> _About this task_
Repeat word for word the lines from the top of the records through the line containing "right hip: (255, 217)", and skip the pictures.

-- Available data follows --

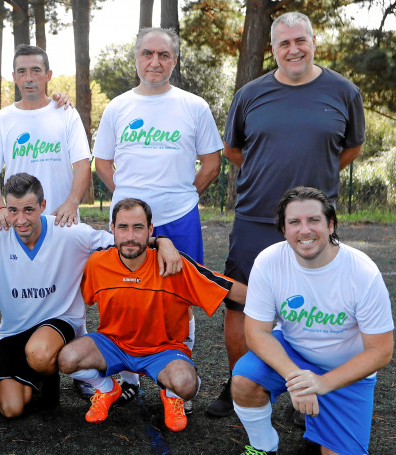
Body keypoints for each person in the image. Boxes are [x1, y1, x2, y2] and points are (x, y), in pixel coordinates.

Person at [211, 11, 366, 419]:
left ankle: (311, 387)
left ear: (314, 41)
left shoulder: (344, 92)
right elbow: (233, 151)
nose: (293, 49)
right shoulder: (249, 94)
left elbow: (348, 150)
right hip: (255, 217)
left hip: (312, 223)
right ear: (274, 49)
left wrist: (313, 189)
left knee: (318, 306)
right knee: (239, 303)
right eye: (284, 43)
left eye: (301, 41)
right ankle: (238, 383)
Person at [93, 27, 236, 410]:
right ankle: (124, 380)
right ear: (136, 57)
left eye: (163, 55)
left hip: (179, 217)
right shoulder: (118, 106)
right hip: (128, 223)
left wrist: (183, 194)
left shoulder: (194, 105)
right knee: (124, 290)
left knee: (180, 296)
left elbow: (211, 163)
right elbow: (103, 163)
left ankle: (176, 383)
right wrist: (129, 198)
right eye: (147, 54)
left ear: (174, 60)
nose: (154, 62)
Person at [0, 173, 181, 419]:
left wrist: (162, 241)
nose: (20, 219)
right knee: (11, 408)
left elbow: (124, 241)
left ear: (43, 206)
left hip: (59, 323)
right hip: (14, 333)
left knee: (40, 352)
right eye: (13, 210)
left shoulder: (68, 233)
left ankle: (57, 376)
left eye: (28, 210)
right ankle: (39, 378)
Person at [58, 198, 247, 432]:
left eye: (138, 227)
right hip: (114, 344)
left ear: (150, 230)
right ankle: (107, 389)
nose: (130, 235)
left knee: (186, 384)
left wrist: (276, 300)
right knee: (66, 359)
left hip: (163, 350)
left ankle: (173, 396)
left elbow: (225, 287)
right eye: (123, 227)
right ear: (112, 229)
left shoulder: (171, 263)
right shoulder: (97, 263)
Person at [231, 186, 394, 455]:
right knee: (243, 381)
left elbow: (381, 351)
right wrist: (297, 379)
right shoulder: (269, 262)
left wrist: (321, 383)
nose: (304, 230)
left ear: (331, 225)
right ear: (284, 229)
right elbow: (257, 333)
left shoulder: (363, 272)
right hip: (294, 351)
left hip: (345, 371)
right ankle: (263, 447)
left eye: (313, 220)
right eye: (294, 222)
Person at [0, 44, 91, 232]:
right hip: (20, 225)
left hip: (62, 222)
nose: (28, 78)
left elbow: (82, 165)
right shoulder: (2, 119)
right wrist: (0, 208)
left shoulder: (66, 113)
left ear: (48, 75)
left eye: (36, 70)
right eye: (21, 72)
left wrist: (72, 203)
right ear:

-- Available data concluded --

> _Task result_
Body keypoints for each person in the image. Boxes are [x1, y1, x2, y2] and points are (x, y), in pixel coordinates.

Person at [211, 11, 366, 419]:
left ankle: (311, 387)
left ear: (314, 41)
left shoulder: (344, 92)
right elbow: (233, 151)
nose: (293, 49)
right shoulder: (249, 94)
left elbow: (348, 150)
right hip: (255, 217)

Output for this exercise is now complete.